Julius: Be part of the process at an early stage. Build the relationship not for the sake of business. Rather show your stability.
Be price sensitive, prove why you command this price and what makes you different
6. What is the biggest mistake you can make?
Julius: Not constantly innovating .. competition is always waiting for an entry.
Heike: Being impatient when you get no replies from the so called eager prospect who has made you work like crazy for his “very urgent need”.
7. Please share some tips!
Heike: Show respect especially to senior levels, they love it. Be flexible and open to negotiations. Indians are hierarchical in nature and society, respect age, hierarchy and position. Avoid first names when speaking to senior people especially in family owned or government companies. Indians bond over “chai” so be open to sip-ping tea/coffee with clients.

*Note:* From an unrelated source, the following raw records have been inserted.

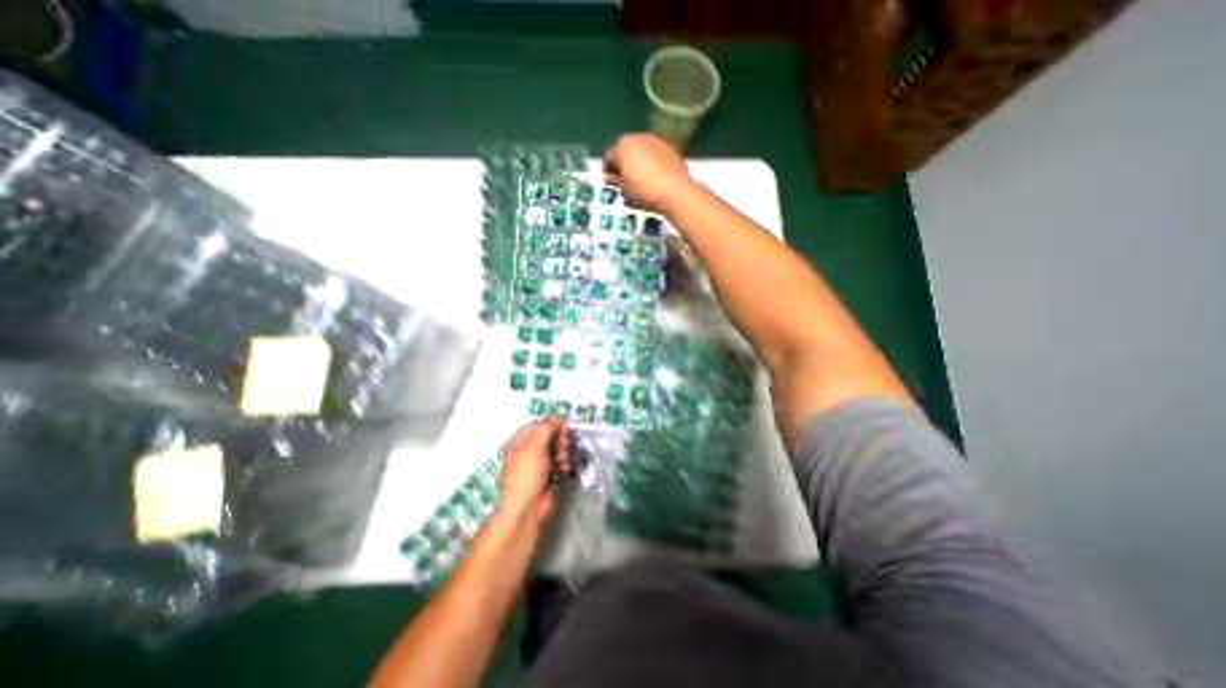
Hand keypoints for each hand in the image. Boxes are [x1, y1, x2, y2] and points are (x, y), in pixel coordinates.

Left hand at [493, 420, 570, 531]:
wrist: (527, 510)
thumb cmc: (526, 476)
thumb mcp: (534, 447)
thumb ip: (546, 428)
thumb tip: (557, 418)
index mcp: (518, 443)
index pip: (537, 426)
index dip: (551, 424)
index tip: (563, 426)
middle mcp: (528, 453)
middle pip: (549, 437)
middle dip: (560, 439)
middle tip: (565, 445)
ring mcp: (540, 465)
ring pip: (557, 449)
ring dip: (564, 452)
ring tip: (564, 461)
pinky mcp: (550, 476)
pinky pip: (561, 463)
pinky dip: (565, 465)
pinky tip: (565, 470)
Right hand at [606, 132, 697, 212]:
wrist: (675, 191)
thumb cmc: (644, 191)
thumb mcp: (624, 190)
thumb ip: (616, 180)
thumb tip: (613, 176)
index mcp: (622, 147)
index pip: (609, 157)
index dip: (608, 170)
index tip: (611, 182)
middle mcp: (638, 138)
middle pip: (626, 149)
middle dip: (624, 162)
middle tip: (625, 179)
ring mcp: (656, 140)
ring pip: (641, 149)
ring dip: (639, 160)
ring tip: (641, 178)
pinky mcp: (670, 148)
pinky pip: (655, 154)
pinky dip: (652, 161)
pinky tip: (655, 176)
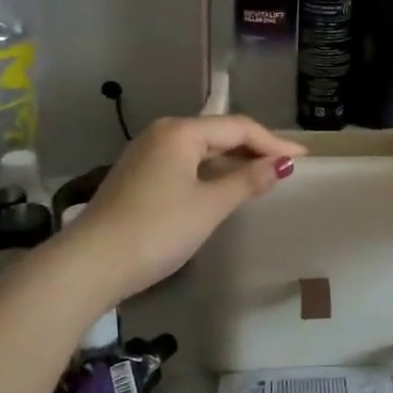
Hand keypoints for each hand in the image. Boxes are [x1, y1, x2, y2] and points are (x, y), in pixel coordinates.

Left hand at [78, 115, 305, 300]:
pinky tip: (224, 186)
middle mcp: (162, 133)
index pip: (238, 127)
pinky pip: (186, 163)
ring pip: (201, 149)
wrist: (90, 265)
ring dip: (233, 160)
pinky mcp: (138, 175)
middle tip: (286, 164)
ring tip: (262, 175)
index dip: (273, 141)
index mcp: (181, 132)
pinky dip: (211, 171)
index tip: (302, 157)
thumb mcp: (209, 206)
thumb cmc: (157, 230)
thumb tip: (282, 164)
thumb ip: (248, 180)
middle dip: (254, 148)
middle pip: (219, 133)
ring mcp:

Julius: Relationship and trust first. Business will come automatically.
8. What else should you take into consideration?
Heike: Indians tend to find it difficult to say no. They would rather avoid your calls, not reply to your emails etc. hoping that you get the message. So one has to gear up all the senses and be sensible too! Kissing, hugging must be avoided at all costs.
Julius: In India we have a big cultural divide. So there is no one way that you can do business. One has to be sensitive to the needs of the organisation, the individual and be ready to adapt.